For actual infections, it's really close. In fact, there are more vaccinated infections than unvaccinated infections by a pretty wide margin at this point but that data is quite skewed given that nearly 80% of the population has been vaccinated. Outside of a 5 week window where the vaccine does in fact prevent infections at a high rate before quickly fading to near 0 after a few months, the vaccine offers little to no protection against contagion and likely offers little to protection curbing the spread. I wont say zero but it appears to be at least statistically insignificant.

For the remaining small pocket of people that haven't had prior infections or vaccinations, well, they are simply strengthening the gene pool of humans and I really couldn't care less.

The bottom line, there needs to be an updated version of the vaccine but it's also quite likely by the time it comes out the effectiveness will only last a few months until the virus mutates enough to render it ineffective against contagion and the new vaccine itself could help force that mutation. Regardless of the vaccine, each day immune response is strengthening making the virus less of a threat. By best estimates the fatality rate is halving about every 3 months. At some point (we are likely pretty close to that point) the reduction in fatality rate will begin to rapidly slow and find a bottom. Even if that bottom is now, Covid is something like 800% less likely to kill than it was in 2020 which brings it closer in line with a slightly above average flu season. Just a slight improvement in the vaccine with yearly updated boosters then that number can likely be halved again with a final resting place somewhere near an average or below average flu season.

Despite the advances, the possibility of a really nasty mutation that both avoids immune response all together while increasing severe disease is there even if it is very unlikely in any given year it probably will happen at some point. I really hope this is what we are spending research time and dollars trying to prevent more than anything else.
Might I direct your attention to the left figure? That one is cases/infections. The right figure is deaths.

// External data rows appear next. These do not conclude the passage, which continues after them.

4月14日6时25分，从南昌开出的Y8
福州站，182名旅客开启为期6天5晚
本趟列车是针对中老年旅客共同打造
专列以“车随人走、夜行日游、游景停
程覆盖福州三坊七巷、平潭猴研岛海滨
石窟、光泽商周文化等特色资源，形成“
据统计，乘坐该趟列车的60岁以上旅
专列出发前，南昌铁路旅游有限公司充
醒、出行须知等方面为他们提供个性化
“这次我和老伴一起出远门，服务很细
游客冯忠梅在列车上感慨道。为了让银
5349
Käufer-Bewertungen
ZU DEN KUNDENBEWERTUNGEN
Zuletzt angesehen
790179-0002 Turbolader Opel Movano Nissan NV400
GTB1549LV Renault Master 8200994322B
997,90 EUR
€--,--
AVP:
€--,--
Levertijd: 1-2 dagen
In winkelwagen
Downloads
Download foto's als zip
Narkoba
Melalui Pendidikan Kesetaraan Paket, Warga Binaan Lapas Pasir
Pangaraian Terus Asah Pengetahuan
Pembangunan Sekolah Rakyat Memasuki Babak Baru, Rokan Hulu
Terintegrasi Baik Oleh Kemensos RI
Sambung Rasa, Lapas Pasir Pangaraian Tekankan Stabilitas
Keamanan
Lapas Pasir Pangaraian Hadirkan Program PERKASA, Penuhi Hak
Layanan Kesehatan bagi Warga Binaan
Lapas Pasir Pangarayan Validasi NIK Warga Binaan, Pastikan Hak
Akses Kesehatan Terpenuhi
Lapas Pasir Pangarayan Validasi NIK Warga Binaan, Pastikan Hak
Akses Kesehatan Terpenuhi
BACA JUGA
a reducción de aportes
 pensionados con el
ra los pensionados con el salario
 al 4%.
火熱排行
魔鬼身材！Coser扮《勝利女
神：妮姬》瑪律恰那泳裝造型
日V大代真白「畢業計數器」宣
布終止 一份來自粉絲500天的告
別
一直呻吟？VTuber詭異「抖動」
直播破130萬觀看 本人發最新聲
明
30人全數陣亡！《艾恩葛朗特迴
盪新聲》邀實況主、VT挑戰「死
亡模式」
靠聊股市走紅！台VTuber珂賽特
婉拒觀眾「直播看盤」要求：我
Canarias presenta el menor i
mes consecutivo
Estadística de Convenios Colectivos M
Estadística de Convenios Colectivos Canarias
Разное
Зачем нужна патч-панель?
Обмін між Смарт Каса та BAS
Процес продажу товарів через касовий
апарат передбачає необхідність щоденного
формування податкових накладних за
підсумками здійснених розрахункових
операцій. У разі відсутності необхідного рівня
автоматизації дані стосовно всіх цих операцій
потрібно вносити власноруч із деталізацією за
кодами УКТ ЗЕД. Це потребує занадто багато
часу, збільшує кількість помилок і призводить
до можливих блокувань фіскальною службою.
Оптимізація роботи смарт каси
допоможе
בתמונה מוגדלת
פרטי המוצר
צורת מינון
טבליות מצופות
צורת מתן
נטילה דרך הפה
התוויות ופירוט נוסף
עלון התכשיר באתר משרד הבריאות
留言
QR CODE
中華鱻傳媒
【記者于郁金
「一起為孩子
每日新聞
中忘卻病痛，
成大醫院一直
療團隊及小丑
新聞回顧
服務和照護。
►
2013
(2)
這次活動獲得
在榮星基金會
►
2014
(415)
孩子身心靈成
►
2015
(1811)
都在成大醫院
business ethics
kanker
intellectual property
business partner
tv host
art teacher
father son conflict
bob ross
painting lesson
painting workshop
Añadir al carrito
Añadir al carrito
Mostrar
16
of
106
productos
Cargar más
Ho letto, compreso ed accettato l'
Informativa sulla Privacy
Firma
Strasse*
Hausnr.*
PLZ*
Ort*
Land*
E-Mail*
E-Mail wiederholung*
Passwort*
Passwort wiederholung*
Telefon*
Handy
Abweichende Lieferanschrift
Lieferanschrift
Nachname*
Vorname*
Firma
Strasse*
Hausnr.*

I do agree about an updated vaccine, however.
 
covid has come and gone thru our house for the 2nd time. same symptoms as the first. congestion, sinus pressure, cough, sinus drip. started last monday, tested monday night after work, at home test took about 45 seconds to show positive (supposed to wait 15 mins for an official test to be complete). finally no positive test on saturday. yesterday all symptoms were gone.

boss said i can go back in the office 5 days after no symptoms. so back to work next monday since i'm not going back on a friday. i'm the 4th positive person in our office in the last 2-3 weeks. with 2 other guys coughing/congested without testing, so i assume i got it from them.